A impressão de que as coisas estão piorando é um dos vieses cognitivos mais poderosos que existem. Às vezes, porém, reflete uma verdade. O streaming é um desses casos, o que vem se traduzindo em cancelamentos e trocas constantes de serviços no Brasil e no mundo.
Parte disso vem da maneira como lidamos com gratificações e preferências. O cinema exigia investimento financeiro e logístico por filme assistido. A televisão ao menos impunha a necessidade de se estar à frente do aparelho no horário de exibição de seu programa favorito. O streaming liquidou essas restrições, o que é muito bom, exceto pelo fato de que no domínio das experiências paga-se em planejamento e recebe-se em satisfação.
No início, a Netflix enviava DVDs pelo correio e adotava política alternativa a das locadoras que lucravam em cima da infelicidade dos atrasados. O verdadeiro diferencial, contudo, era quantitativo: uma Blockbuster típica estocava 3.000 títulos; a empresa de Reed Hastings oferecia 100 mil.
A estratégia maximalista migrou para o streaming e se multiplicou, expondo os clientes ao paradoxo da escolha: sem repertório prévio ou curadoria confiável, como a existente nas antigas locadoras, a abundância gera mais paralisia do que prazer.
A solução foi dobrar a aposta nos algoritmos de recomendações, que operavam em escala menor na época do site de DVDs. A diversidade nominal de milhares de títulos ocultou-se sob uma vitrine estreita, ditada por métricas de engajamento.
Esse movimento moldou a cultura do setor, o qual se vê mais como de tecnologia do que de entretenimento. Isso está na base da deterioração para além da psicologia do consumidor.
Como típicas startups, as plataformas passaram anos queimando capital para aumentar sua participação de mercado. A Disney desembolsou US$ 32 bilhões em conteúdo em 2022. A Amazon, US$ 1 bilhão em um único Tolkien. Porém, não tardou para o caráter insustentável da prática ficar claro e novas estratégias de monetização serem aplicadas agressivamente.
Assim surgiram os planos com anúncios, o controle de senhas e, como se temia desde a extinção das locadoras, a eliminação em massa do conteúdo autoral ou cult, invisibilizado pelos algoritmos e depois apagado por otimização fiscal. Hoje, prevalece a tese de que o diferencial entre as pessoas é apenas o blockbuster do momento que preferem, sendo que na América Latina, onde a receita é menor, o colapso da segmentação é ainda maior.

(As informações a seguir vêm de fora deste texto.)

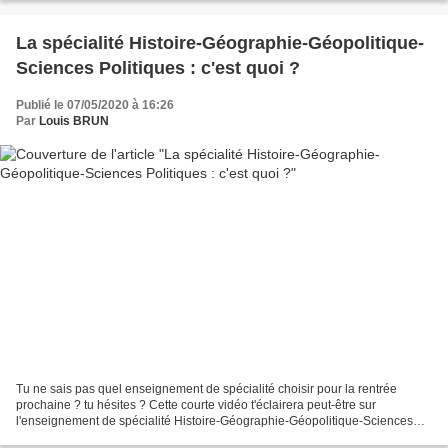
La spécialité Histoire-Géographie-Géopolitique-
Sciences Politiques : c'est quoi ?
Publié le 07/05/2020 à 16:26
Par
Louis BRUN
Tu ne sais pas quel enseignement de spécialité choisir pour la rentrée
prochaine ? tu hésites ? Cette courte vidéo t'éclairera peut-être sur
l'enseignement de spécialité Histoire-Géographie-Géopolitique-Sciences
Politiques proposé au sein du lycée Jacob...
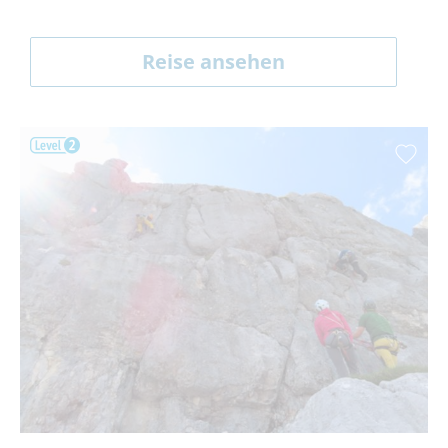
Reise ansehen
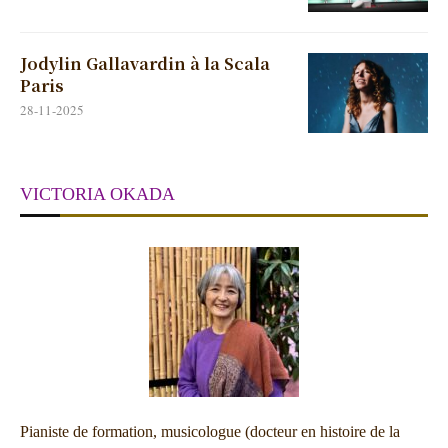
Jodylin Gallavardin à la Scala
Paris
28-11-2025
VICTORIA OKADA
Pianiste de formation, musicologue (docteur en histoire de la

O foco dos investimentos migrou para os grandes eventos esportivos, videogames e séries próprias, as quais, se não decolarem de imediato, serão deixadas inconclusas sem cerimônia.
A forma de medir o desempenho do conteúdo também mudou: em vez de horas assistidas, adotou-se a taxa de completude, mais diretamente ligada à retenção de assinantes. O resultado foi o predomínio absoluto das histórias rápidas, cheias de ganchos e fáceis de concluir, escritas a toque de caixa nas chamadas "mini-rooms" e filmadas em linhas de montagem orientadas pelo grau de viralização dos episódios anteriores.
A estratégia se completou com o modelo de lançamento em blocos para incentivar o consumo compulsivo, útil às métricas mas gerador de mal-estar, fator central na percepção de que a grande promessa do streaming acabou em frustração.